Sítio Igreja Açores- Como é que entende o papel de um jornal ligado à igreja e, por conseguinte, com um pendor cristão acentuado?

Pe António Cassiano- Entendo-o como um excelente meio de comunicação ao serviço da evangelização, logo que o faça de forma bem incarnada nas comunidades cristãs e na realidade social envolvente.

 

 

 

Sítio Igreja Açores- A igreja sempre teve tendência a possuir órgãos de comunicação social próprios como forma , também , de evangelizar. Mas um jornal não é um espaço de homilia nem de catequese.

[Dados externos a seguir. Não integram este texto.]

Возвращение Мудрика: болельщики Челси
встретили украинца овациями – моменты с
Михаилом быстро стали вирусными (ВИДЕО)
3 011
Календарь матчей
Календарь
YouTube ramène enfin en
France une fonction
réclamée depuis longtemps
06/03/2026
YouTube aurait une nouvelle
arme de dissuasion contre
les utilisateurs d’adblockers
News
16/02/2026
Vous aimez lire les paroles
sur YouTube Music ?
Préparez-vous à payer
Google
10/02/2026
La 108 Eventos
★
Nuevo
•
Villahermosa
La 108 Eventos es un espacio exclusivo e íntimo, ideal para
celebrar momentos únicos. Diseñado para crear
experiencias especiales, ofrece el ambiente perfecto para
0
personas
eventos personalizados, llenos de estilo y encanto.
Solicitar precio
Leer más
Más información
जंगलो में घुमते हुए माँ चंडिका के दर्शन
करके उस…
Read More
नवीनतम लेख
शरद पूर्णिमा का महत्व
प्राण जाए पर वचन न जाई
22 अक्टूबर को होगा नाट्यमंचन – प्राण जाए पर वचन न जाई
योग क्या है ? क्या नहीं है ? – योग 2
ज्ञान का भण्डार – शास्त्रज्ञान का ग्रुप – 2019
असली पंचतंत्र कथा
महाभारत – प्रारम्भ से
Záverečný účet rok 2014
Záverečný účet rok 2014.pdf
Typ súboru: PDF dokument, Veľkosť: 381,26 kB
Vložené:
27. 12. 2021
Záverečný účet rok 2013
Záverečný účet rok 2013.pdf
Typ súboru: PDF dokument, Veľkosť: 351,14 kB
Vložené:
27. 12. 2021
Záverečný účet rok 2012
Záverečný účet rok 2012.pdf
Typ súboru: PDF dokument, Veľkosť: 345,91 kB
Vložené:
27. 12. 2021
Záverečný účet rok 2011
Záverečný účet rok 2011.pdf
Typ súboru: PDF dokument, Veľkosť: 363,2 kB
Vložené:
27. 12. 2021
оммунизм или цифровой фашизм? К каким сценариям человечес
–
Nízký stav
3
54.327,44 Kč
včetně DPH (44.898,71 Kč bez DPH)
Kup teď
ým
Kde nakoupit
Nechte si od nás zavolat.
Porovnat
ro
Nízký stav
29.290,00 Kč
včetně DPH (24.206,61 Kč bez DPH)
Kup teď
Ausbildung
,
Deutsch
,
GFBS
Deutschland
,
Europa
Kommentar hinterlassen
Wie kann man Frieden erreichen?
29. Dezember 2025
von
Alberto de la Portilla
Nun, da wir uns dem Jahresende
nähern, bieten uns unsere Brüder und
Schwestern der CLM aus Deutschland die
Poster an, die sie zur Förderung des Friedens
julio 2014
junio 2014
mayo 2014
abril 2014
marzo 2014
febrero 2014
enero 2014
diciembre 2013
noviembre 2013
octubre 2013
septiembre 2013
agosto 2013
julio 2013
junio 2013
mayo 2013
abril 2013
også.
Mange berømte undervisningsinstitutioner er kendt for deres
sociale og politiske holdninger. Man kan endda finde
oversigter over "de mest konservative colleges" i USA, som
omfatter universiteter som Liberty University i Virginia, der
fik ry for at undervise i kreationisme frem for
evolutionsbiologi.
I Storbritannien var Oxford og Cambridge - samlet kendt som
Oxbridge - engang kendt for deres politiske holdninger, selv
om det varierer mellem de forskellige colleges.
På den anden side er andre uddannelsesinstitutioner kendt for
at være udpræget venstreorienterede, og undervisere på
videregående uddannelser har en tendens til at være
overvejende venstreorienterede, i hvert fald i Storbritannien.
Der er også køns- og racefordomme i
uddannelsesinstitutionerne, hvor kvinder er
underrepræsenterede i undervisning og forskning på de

Como se pode articular um projeto jornalístico a sério , profissional, com esta matriz cristã, católica?

Pe António Cassiano– Só por falta de recursos económicos se justifica tanto amadorismo no jornalismo católico, como é o caso de “A Crença”. Penso que a imprensa de inspiração cristã só teria a ganhar se tivesse mais profissionais ao seu serviço. As receitas da Igreja não deviam ser afetadas apenas à remuneração dos padres e às obras de conservação e restauro dos imóveis.

 

 

 

Sítio Igreja Açores- A Crença, como já se disse, neste entrevista, a par do Dever, no Pico, são os únicos títulos que sobram na Diocese de Angra. Como é que isso se justifica?

Pe António Cassiano- Sobretudo pela sua implantação no local de nascimento. “O Dever” é das Lajes do Pico, “A Crença” é de Vila Franca. Uma recente proposta de os incluir num hipotético semanário diocesano não pôde ser levada a sério. Só em situação limite, de todo incomportável, é que uma comunidade aceita perder um património com que tanto se identifica.

 

 

 

Sítio Igreja Açores- Que projectos tem o jornal para o tempo mais imediato?

Pe António Cassiano- Vamos, ao longo do ano do centenário, proporcionar oportunidades de debate sobre o presente e o futuro de “A Crença”. Espero que, daí, surja um bom projeto de renovação do jornal.

 

 

 

Sítio Igreja Açores- Hoje, chegar mais longe significa estar na internet. Estão a ponderar alguma edição digital?

Pe António Cassiano- Esse é um ponto que está praticamente decidido. O mais tardar daqui a um ano, “A Crença” terá uma edição digital.

 

 

 

Sítio Igreja Açores- Como é que vai ser o seu editorial amanhã, quando se iniciarem as celebrações do centenário?

Pe António Cassiano– Além de diretor do jornal, sou também gestor da Tipografia. Vou, por isso, abordar a questão da sua viabilidade económica, sem a qual tudo o mais se torna irrealizável. Farei um apelo a que haja a congregação de boas vontades, tanto da Igreja como das instituições civis, para a preservação de um património cultural que já não é apenas de uma paróquia mas de toda a população de Vila Franca do Campo.